診療支援
治療

腹部外傷
abdominal trauma
金子 直之
(東京医科大学准教授・救急医学)

A.病態

●大別すると,病態は出血と腹膜炎である.

●腹腔内出血は出血性ショックの最も多い原因である.

●出血をきたす臓器は主に肝・脾・腸間膜・腎である.

●腹膜炎をきたす臓器は主に消化管であるが,特殊なものとして膵損傷による膵液漏出や胆道損傷による胆汁漏出がある.

●鈍的外傷による内臓損傷は,交通事故のような高エネルギーで発生することが多いが,殴打や,自転車での転倒など比較的軽微な外力でも発生し,また腹部を直接打撲していなくても,墜落など慣性で腹部臓器を牽引する外力が働いた場合は発生する可能性があることに留意する.

●鋭的外傷は,わが国では自殺企図の包丁による刺創が最も多い.


B.初療と重症度判断

1初療室で

1腹部外傷が疑われる患者 まず20Gより太い留置針で末梢血管確保を行い,細胞外液を投与する.同時に体温,動脈血液ガスと末梢血血算,生化学データを測定する.体温が36℃以下の場合は保温し,室温も上げたほうがよい.

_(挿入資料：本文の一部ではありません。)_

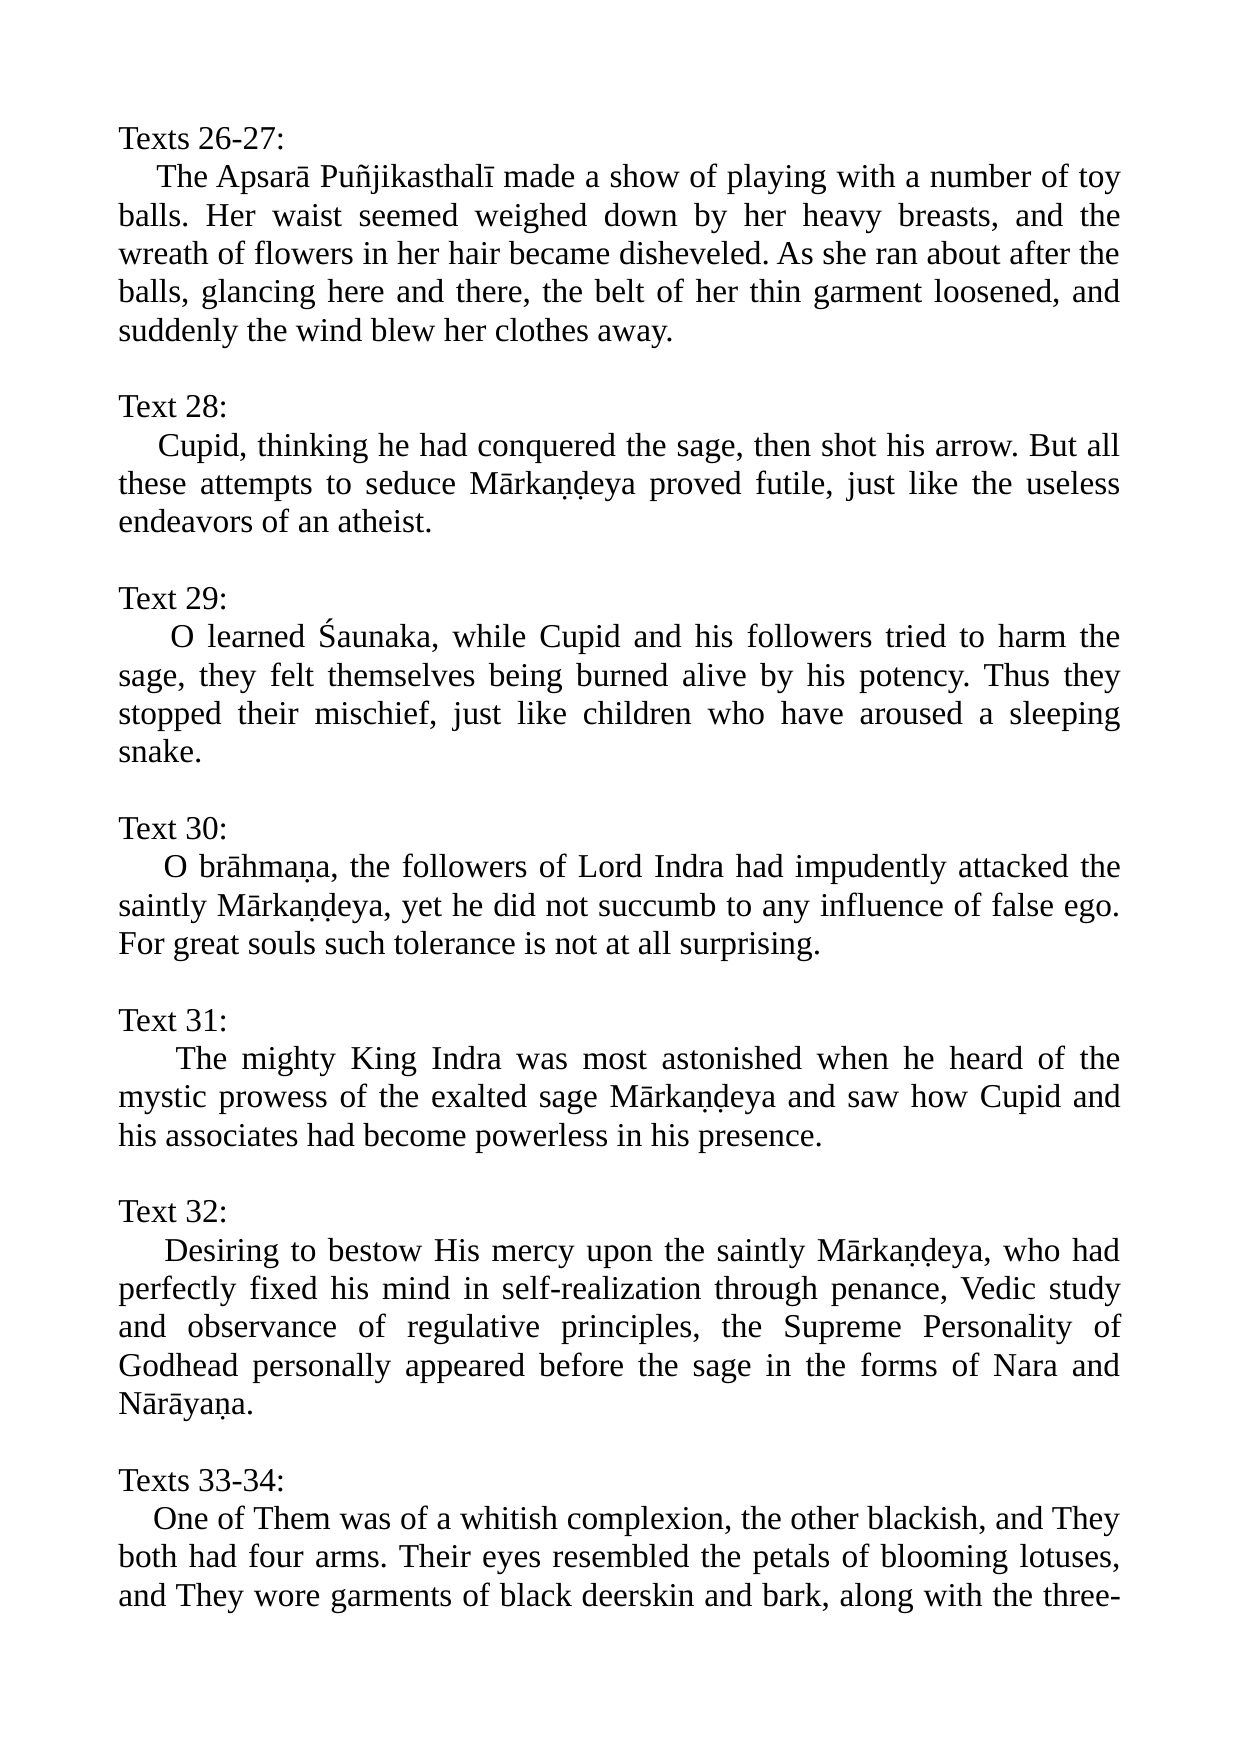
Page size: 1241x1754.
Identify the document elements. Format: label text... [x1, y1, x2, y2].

text Texts 26-27: [118, 118, 1122, 156]
text Text 29: [118, 578, 1122, 616]
text O learned Śaunaka, while Cupid and his followers tried to harm the sage, they felt themselves being burned alive by his potency. Thus they stopped their mischief, just like children who have aroused a sleeping snake. [118, 616, 1122, 770]
text Text 30: [118, 808, 1122, 846]
text The mighty King Indra was most astonished when he heard of the mystic prowess of the exalted sage Mārkaṇḍeya and saw how Cupid and his associates had become powerless in his presence. [118, 1038, 1122, 1153]
text Desiring to bestow His mercy upon the saintly Mārkaṇḍeya, who had perfectly fixed his mind in self-realization through penance, Vedic study and observance of regulative principles, the Supreme Personality of Godhead personally appeared before the sage in the forms of Nara and Nārāyaṇa. [118, 1230, 1122, 1421]
text O brāhmaṇa, the followers of Lord Indra had impudently attacked the saintly Mārkaṇḍeya, yet he did not succumb to any influence of false ego. For great souls such tolerance is not at all surprising. [118, 846, 1122, 961]
text Text 31: [118, 1000, 1122, 1038]
text The Apsarā Puñjikasthalī made a show of playing with a number of toy balls. Her waist seemed weighed down by her heavy breasts, and the wreath of flowers in her hair became disheveled. As she ran about after the balls, glancing here and there, the belt of her thin garment loosened, and suddenly the wind blew her clothes away. [118, 156, 1122, 348]
text One of Them was of a whitish complexion, the other blackish, and They both had four arms. Their eyes resembled the petals of blooming lotuses, and They wore garments of black deerskin and bark, along with the three- [118, 1498, 1122, 1613]
text Text 28: [118, 386, 1122, 425]
text Cupid, thinking he had conquered the sage, then shot his arrow. But all these attempts to seduce Mārkaṇḍeya proved futile, just like the useless endeavors of an atheist. [118, 425, 1122, 540]
text Text 32: [118, 1191, 1122, 1230]
text Texts 33-34: [118, 1460, 1122, 1498]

2意識障害・ショックをみる 意識障害の有無,ショックの有無でその後の対応が変わるので,これらの2点を把握する.呼吸障害を伴っている場合はその処置を最優先する.

➊意識障害を伴っている場合:特にJapan Coma Scale(JCS)3桁の患者では腹部外傷を示唆する一般的な理学所見,すなわち圧痛・反跳痛・筋性防御の所見が取れず,また蠕動音の性状聴取は参考にならないので行わず,ショックの有無により対応を変える.

➋意識障害がない場合

①理学所見を丁寧に把握する.自発痛がまったくなく,理学所見にも異常がなければ腹部外傷は否定的であるが,膵損傷や腎損傷の場合,深く押すと圧痛を認めたり,あるいは腰部の叩打痛のみが初発症状の時もあるので注意する.

②一方では,限局した圧痛は単に打撲挫傷部の痛みを訴えていることがあり,これと臓器損傷を示唆する圧痛を混同しないように留意する.